Data records:
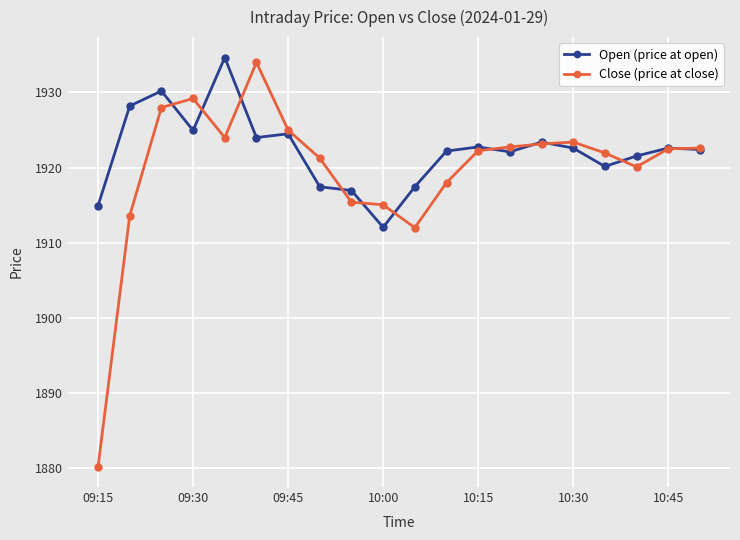

How many lines are shown in the chart?

2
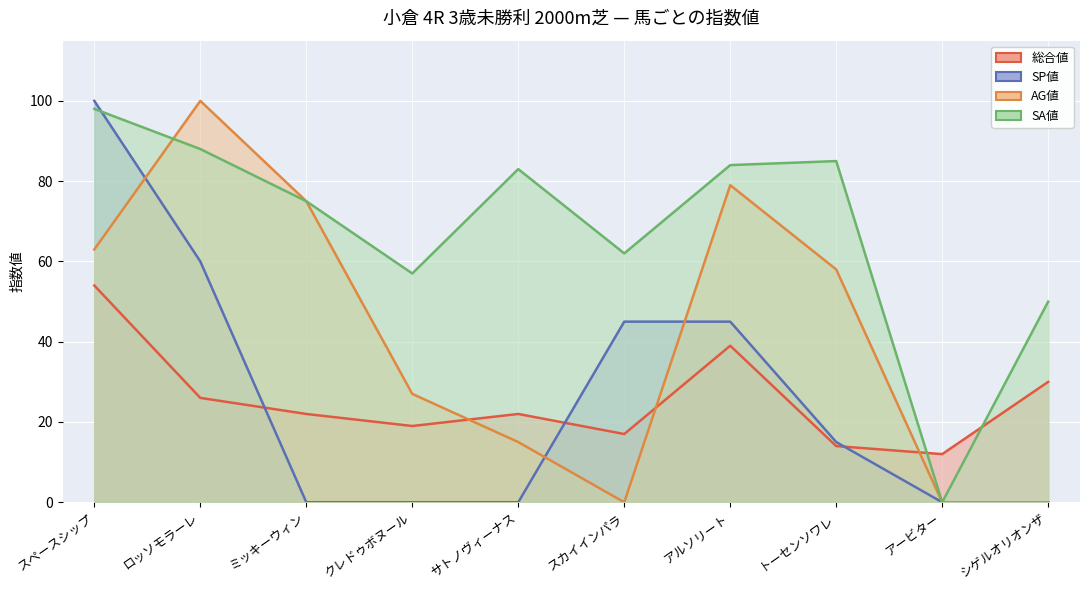

Reading left to right, extract all data points from this chart.

総合値: 54	26	22	19	22	17	39	14	12	30
SP値: 100	60	0	0	0	45	45	15	0	0
AG値: 63	100	75	27	15	0	79	58	0	0
SA値: 98	88	75	57	83	62	84	85	0	50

The problem: Output the lines above as a JSON array of strings, one string per line, with blank lines and pictures excluded.

Solved exercise:
[
  "How many lines are shown in the chart?",
  "2",
  "Reading left to right, extract all data points from this chart.",
  "総合値: 54\t26\t22\t19\t22\t17\t39\t14\t12\t30",
  "SP値: 100\t60\t0\t0\t0\t45\t45\t15\t0\t0",
  "AG値: 63\t100\t75\t27\t15\t0\t79\t58\t0\t0",
  "SA値: 98\t88\t75\t57\t83\t62\t84\t85\t0\t50"
]